Living Theatre

The musical duo of Shane Butler and Caity Shaffer released their debut album as Olden Yolk last year, an alluring concoction of hypnagogic folk and kosmiche rhythms, expanding and refining Butler's work in his former band Quilt toward a more focused directionLiving Theatre is the follow up to that eponymous debut and more than lives up to its promise.

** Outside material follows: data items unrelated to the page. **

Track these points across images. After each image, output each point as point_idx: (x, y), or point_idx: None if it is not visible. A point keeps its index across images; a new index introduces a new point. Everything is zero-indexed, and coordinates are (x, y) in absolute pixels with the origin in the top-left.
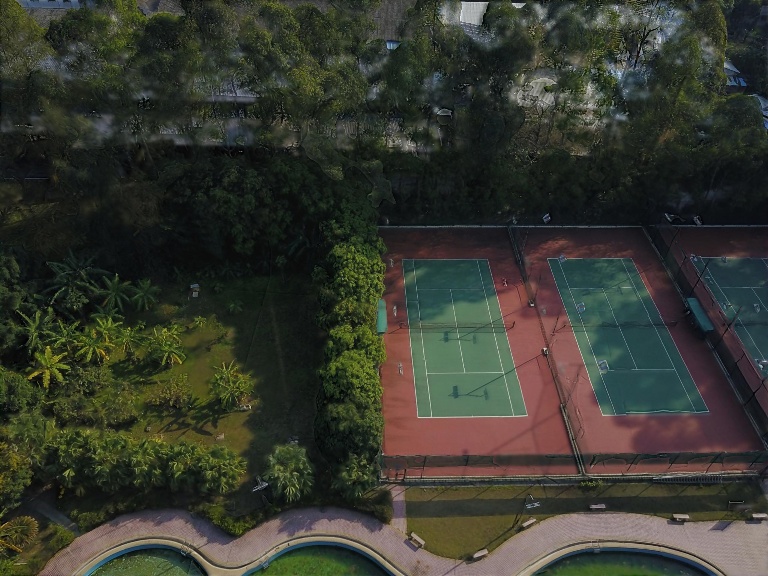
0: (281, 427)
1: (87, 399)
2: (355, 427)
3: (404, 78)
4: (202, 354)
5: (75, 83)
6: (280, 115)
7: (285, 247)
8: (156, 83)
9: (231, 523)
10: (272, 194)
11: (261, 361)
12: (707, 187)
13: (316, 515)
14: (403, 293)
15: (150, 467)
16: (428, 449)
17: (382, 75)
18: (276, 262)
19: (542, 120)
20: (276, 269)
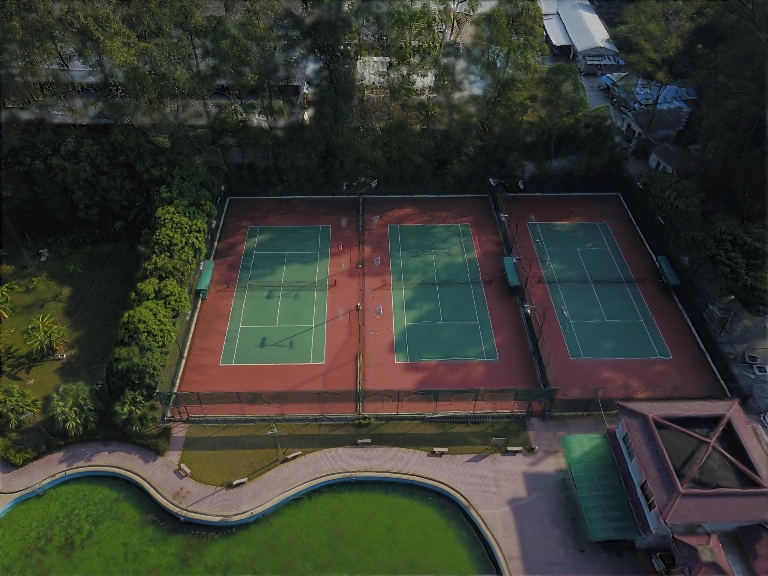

The songs on Living Theatre were written and recorded during a heavy time of transition and upheaval for the duo, with personal tragedies and a big move from their NYC home to a warmer climate in Los Angeles colouring the album's inception. Thematically Living Theatre tunes seem to be about how humans react to the ways life is coloured by both fate and the consequences of the conscious and unconscious decisions we make. Musically, the duo's songwriting has gelled into a unified front, relying more on the subtle shifts of melody and rhythm than a barrage of chord changes; Living Theatre's hooks lap at your feet like a babbling brook, rather than bowl you over like violent waves. The refinement in tunes like Castor and Pollux, Grand Palais and first single Cotton and Cane points to a new frontier for the group; soaring skyward toward the emotionally textural plateaus of trailblazers like The Go-Betweens or Yo La Tengo. There's a discernible romantic feel to tunes like Violent Days or Distant Episode's lush arrangements with Shaffer in particular finding her own voice here; poetic, abstract and expressive. Living Theatre showcases a band breaking free from it's chrysalis, and embracing its next phase of evolution.